AWS Certified Security – Specialty (SCS-C02) — Question 272

A company hosts a web-based application that captures and stores sensitive data in an Amazon DynamoDB table. The company needs to implement a solution that provides end-to-end data protection and the ability to detect unauthorized data changes.

Which solution will meet these requirements?

Answer options

• A. Use an AWS Key Management Service (AWS KMS) customer managed key. Encrypt the data at rest.
• B. Use AWS Private Certificate Authority. Encrypt the data in transit.
• C. Use the DynamoDB Encryption Client. Use client-side encryption. Sign the table items.
• D. Use the AWS Encryption SDK. Use client-side encryption.
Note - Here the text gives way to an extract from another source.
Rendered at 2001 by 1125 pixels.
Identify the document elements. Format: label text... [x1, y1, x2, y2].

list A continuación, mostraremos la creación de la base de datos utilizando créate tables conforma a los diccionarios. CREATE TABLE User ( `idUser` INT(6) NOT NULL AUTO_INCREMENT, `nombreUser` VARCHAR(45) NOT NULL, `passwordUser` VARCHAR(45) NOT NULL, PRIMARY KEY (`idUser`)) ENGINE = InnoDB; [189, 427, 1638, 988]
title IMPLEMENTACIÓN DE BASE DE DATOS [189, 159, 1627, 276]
Sign the table items.

Correct answer: C

Explanation

The DynamoDB Encryption Client provides client-side encryption and signing capabilities specifically designed for DynamoDB, allowing the application to detect unauthorized modifications and ensure end-to-end security before data is sent to AWS. While the AWS Encryption SDK is a powerful tool for client-side encryption, it does not natively support DynamoDB-specific item attributes and structure. Server-side encryption with AWS KMS and transit encryption with Private CA do not provide end-to-end client-side protection or item-level signing to detect tampering.